◆ **Study material**
========

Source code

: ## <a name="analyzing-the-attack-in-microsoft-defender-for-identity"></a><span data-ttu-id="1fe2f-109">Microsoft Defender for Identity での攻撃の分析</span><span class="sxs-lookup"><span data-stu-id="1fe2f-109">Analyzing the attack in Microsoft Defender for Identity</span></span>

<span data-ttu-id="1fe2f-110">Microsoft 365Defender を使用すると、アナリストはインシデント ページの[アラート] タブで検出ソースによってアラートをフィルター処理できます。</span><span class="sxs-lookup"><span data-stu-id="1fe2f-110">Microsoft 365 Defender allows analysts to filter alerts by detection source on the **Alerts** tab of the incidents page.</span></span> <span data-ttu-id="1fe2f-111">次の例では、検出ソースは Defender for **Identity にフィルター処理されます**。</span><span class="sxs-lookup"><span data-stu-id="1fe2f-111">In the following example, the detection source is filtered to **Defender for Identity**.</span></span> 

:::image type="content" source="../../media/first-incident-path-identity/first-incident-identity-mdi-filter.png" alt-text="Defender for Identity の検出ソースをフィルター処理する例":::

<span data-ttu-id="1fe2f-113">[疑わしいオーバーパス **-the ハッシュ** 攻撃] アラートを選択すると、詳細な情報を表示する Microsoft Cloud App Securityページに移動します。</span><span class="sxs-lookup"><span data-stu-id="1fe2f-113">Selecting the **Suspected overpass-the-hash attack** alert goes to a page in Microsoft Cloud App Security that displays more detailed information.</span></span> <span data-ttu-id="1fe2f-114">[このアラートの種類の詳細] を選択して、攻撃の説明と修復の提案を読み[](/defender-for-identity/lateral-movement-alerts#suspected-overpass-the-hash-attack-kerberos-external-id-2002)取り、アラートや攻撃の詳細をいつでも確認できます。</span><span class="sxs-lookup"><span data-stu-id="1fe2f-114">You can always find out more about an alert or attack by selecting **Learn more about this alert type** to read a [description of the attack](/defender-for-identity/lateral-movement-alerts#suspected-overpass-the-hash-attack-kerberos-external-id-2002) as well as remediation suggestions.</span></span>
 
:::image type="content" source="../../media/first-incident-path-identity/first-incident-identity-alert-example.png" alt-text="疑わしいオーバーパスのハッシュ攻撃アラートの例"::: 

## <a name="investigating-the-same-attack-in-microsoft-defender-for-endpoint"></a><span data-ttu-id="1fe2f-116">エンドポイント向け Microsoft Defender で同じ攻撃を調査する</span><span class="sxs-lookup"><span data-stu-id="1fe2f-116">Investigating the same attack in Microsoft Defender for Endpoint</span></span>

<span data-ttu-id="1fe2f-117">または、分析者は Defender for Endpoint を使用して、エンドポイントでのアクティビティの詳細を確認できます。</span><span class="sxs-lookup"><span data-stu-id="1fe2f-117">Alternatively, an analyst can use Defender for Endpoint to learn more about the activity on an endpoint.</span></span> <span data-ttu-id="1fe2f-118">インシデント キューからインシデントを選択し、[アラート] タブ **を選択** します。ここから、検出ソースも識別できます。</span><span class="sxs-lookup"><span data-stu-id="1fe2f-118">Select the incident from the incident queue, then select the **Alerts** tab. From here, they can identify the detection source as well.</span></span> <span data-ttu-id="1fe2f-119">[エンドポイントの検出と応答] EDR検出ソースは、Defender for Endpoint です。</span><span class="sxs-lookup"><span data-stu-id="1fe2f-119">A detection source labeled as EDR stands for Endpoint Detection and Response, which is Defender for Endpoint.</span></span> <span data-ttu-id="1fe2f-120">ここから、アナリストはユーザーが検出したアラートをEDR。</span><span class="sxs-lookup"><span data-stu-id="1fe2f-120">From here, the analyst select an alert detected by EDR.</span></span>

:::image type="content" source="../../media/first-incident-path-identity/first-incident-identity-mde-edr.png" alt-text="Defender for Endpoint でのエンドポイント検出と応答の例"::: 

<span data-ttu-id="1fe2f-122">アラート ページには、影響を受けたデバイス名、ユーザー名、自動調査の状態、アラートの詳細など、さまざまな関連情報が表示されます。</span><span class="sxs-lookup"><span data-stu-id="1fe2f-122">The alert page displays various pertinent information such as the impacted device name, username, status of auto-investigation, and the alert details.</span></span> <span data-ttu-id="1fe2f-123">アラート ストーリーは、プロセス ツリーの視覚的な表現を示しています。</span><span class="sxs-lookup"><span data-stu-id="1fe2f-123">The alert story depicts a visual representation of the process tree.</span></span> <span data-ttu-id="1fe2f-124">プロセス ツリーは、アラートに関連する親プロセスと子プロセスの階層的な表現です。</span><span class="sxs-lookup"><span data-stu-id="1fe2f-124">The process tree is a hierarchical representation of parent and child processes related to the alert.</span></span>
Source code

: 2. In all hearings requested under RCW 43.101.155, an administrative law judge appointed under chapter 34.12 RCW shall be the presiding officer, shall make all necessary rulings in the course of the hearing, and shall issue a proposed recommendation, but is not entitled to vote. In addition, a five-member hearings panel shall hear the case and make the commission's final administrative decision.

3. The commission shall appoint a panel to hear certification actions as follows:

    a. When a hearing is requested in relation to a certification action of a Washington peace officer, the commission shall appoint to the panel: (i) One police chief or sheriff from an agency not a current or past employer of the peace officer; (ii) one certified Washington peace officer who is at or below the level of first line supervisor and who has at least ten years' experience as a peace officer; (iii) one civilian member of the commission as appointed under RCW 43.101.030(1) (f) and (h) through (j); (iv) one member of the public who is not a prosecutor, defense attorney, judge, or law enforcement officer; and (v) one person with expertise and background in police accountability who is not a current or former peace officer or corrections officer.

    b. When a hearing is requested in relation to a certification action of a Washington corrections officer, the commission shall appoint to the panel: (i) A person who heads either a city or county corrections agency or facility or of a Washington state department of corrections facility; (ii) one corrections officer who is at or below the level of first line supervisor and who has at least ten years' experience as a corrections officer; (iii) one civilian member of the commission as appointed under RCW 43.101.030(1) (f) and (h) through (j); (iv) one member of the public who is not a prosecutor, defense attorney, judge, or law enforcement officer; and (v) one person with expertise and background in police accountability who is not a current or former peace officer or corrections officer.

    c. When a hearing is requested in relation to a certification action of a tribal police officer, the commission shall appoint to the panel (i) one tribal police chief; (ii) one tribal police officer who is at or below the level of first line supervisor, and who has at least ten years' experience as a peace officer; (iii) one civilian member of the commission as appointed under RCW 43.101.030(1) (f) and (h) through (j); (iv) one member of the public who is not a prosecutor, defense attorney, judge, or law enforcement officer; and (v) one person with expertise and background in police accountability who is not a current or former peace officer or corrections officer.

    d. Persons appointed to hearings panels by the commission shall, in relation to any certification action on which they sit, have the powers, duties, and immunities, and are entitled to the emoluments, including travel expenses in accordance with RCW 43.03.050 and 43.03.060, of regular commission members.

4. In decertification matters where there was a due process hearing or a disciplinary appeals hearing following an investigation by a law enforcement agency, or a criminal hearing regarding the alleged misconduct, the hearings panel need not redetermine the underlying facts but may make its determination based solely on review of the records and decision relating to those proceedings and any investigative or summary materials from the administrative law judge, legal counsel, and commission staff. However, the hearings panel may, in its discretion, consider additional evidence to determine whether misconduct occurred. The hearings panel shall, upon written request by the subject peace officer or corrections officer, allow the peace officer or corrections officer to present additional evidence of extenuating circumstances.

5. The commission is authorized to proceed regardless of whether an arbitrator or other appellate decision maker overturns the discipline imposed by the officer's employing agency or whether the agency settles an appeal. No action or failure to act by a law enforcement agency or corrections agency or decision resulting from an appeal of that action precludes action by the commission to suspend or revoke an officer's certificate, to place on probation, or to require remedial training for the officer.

========

◆ **Request**
The data must be retyped in full, exactly as it reads.

◆ **Solution for this exercise**
Source code

: ## <a name="analyzing-the-attack-in-microsoft-defender-for-identity"></a><span data-ttu-id="1fe2f-109">Microsoft Defender for Identity での攻撃の分析</span><span class="sxs-lookup"><span data-stu-id="1fe2f-109">Analyzing the attack in Microsoft Defender for Identity</span></span>

<span data-ttu-id="1fe2f-110">Microsoft 365Defender を使用すると、アナリストはインシデント ページの[アラート] タブで検出ソースによってアラートをフィルター処理できます。</span><span class="sxs-lookup"><span data-stu-id="1fe2f-110">Microsoft 365 Defender allows analysts to filter alerts by detection source on the **Alerts** tab of the incidents page.</span></span> <span data-ttu-id="1fe2f-111">次の例では、検出ソースは Defender for **Identity にフィルター処理されます**。</span><span class="sxs-lookup"><span data-stu-id="1fe2f-111">In the following example, the detection source is filtered to **Defender for Identity**.</span></span> 

:::image type="content" source="../../media/first-incident-path-identity/first-incident-identity-mdi-filter.png" alt-text="Defender for Identity の検出ソースをフィルター処理する例":::

<span data-ttu-id="1fe2f-113">[疑わしいオーバーパス **-the ハッシュ** 攻撃] アラートを選択すると、詳細な情報を表示する Microsoft Cloud App Securityページに移動します。</span><span class="sxs-lookup"><span data-stu-id="1fe2f-113">Selecting the **Suspected overpass-the-hash attack** alert goes to a page in Microsoft Cloud App Security that displays more detailed information.</span></span> <span data-ttu-id="1fe2f-114">[このアラートの種類の詳細] を選択して、攻撃の説明と修復の提案を読み[](/defender-for-identity/lateral-movement-alerts#suspected-overpass-the-hash-attack-kerberos-external-id-2002)取り、アラートや攻撃の詳細をいつでも確認できます。</span><span class="sxs-lookup"><span data-stu-id="1fe2f-114">You can always find out more about an alert or attack by selecting **Learn more about this alert type** to read a [description of the attack](/defender-for-identity/lateral-movement-alerts#suspected-overpass-the-hash-attack-kerberos-external-id-2002) as well as remediation suggestions.</span></span>
 
:::image type="content" source="../../media/first-incident-path-identity/first-incident-identity-alert-example.png" alt-text="疑わしいオーバーパスのハッシュ攻撃アラートの例"::: 

## <a name="investigating-the-same-attack-in-microsoft-defender-for-endpoint"></a><span data-ttu-id="1fe2f-116">エンドポイント向け Microsoft Defender で同じ攻撃を調査する</span><span class="sxs-lookup"><span data-stu-id="1fe2f-116">Investigating the same attack in Microsoft Defender for Endpoint</span></span>

<span data-ttu-id="1fe2f-117">または、分析者は Defender for Endpoint を使用して、エンドポイントでのアクティビティの詳細を確認できます。</span><span class="sxs-lookup"><span data-stu-id="1fe2f-117">Alternatively, an analyst can use Defender for Endpoint to learn more about the activity on an endpoint.</span></span> <span data-ttu-id="1fe2f-118">インシデント キューからインシデントを選択し、[アラート] タブ **を選択** します。ここから、検出ソースも識別できます。</span><span class="sxs-lookup"><span data-stu-id="1fe2f-118">Select the incident from the incident queue, then select the **Alerts** tab. From here, they can identify the detection source as well.</span></span> <span data-ttu-id="1fe2f-119">[エンドポイントの検出と応答] EDR検出ソースは、Defender for Endpoint です。</span><span class="sxs-lookup"><span data-stu-id="1fe2f-119">A detection source labeled as EDR stands for Endpoint Detection and Response, which is Defender for Endpoint.</span></span> <span data-ttu-id="1fe2f-120">ここから、アナリストはユーザーが検出したアラートをEDR。</span><span class="sxs-lookup"><span data-stu-id="1fe2f-120">From here, the analyst select an alert detected by EDR.</span></span>

:::image type="content" source="../../media/first-incident-path-identity/first-incident-identity-mde-edr.png" alt-text="Defender for Endpoint でのエンドポイント検出と応答の例"::: 

<span data-ttu-id="1fe2f-122">アラート ページには、影響を受けたデバイス名、ユーザー名、自動調査の状態、アラートの詳細など、さまざまな関連情報が表示されます。</span><span class="sxs-lookup"><span data-stu-id="1fe2f-122">The alert page displays various pertinent information such as the impacted device name, username, status of auto-investigation, and the alert details.</span></span> <span data-ttu-id="1fe2f-123">アラート ストーリーは、プロセス ツリーの視覚的な表現を示しています。</span><span class="sxs-lookup"><span data-stu-id="1fe2f-123">The alert story depicts a visual representation of the process tree.</span></span> <span data-ttu-id="1fe2f-124">プロセス ツリーは、アラートに関連する親プロセスと子プロセスの階層的な表現です。</span><span class="sxs-lookup"><span data-stu-id="1fe2f-124">The process tree is a hierarchical representation of parent and child processes related to the alert.</span></span>
Source code

: 2. In all hearings requested under RCW 43.101.155, an administrative law judge appointed under chapter 34.12 RCW shall be the presiding officer, shall make all necessary rulings in the course of the hearing, and shall issue a proposed recommendation, but is not entitled to vote. In addition, a five-member hearings panel shall hear the case and make the commission's final administrative decision.

3. The commission shall appoint a panel to hear certification actions as follows:

    a. When a hearing is requested in relation to a certification action of a Washington peace officer, the commission shall appoint to the panel: (i) One police chief or sheriff from an agency not a current or past employer of the peace officer; (ii) one certified Washington peace officer who is at or below the level of first line supervisor and who has at least ten years' experience as a peace officer; (iii) one civilian member of the commission as appointed under RCW 43.101.030(1) (f) and (h) through (j); (iv) one member of the public who is not a prosecutor, defense attorney, judge, or law enforcement officer; and (v) one person with expertise and background in police accountability who is not a current or former peace officer or corrections officer.

    b. When a hearing is requested in relation to a certification action of a Washington corrections officer, the commission shall appoint to the panel: (i) A person who heads either a city or county corrections agency or facility or of a Washington state department of corrections facility; (ii) one corrections officer who is at or below the level of first line supervisor and who has at least ten years' experience as a corrections officer; (iii) one civilian member of the commission as appointed under RCW 43.101.030(1) (f) and (h) through (j); (iv) one member of the public who is not a prosecutor, defense attorney, judge, or law enforcement officer; and (v) one person with expertise and background in police accountability who is not a current or former peace officer or corrections officer.

    c. When a hearing is requested in relation to a certification action of a tribal police officer, the commission shall appoint to the panel (i) one tribal police chief; (ii) one tribal police officer who is at or below the level of first line supervisor, and who has at least ten years' experience as a peace officer; (iii) one civilian member of the commission as appointed under RCW 43.101.030(1) (f) and (h) through (j); (iv) one member of the public who is not a prosecutor, defense attorney, judge, or law enforcement officer; and (v) one person with expertise and background in police accountability who is not a current or former peace officer or corrections officer.

    d. Persons appointed to hearings panels by the commission shall, in relation to any certification action on which they sit, have the powers, duties, and immunities, and are entitled to the emoluments, including travel expenses in accordance with RCW 43.03.050 and 43.03.060, of regular commission members.

4. In decertification matters where there was a due process hearing or a disciplinary appeals hearing following an investigation by a law enforcement agency, or a criminal hearing regarding the alleged misconduct, the hearings panel need not redetermine the underlying facts but may make its determination based solely on review of the records and decision relating to those proceedings and any investigative or summary materials from the administrative law judge, legal counsel, and commission staff. However, the hearings panel may, in its discretion, consider additional evidence to determine whether misconduct occurred. The hearings panel shall, upon written request by the subject peace officer or corrections officer, allow the peace officer or corrections officer to present additional evidence of extenuating circumstances.

5. The commission is authorized to proceed regardless of whether an arbitrator or other appellate decision maker overturns the discipline imposed by the officer's employing agency or whether the agency settles an appeal. No action or failure to act by a law enforcement agency or corrections agency or decision resulting from an appeal of that action precludes action by the commission to suspend or revoke an officer's certificate, to place on probation, or to require remedial training for the officer.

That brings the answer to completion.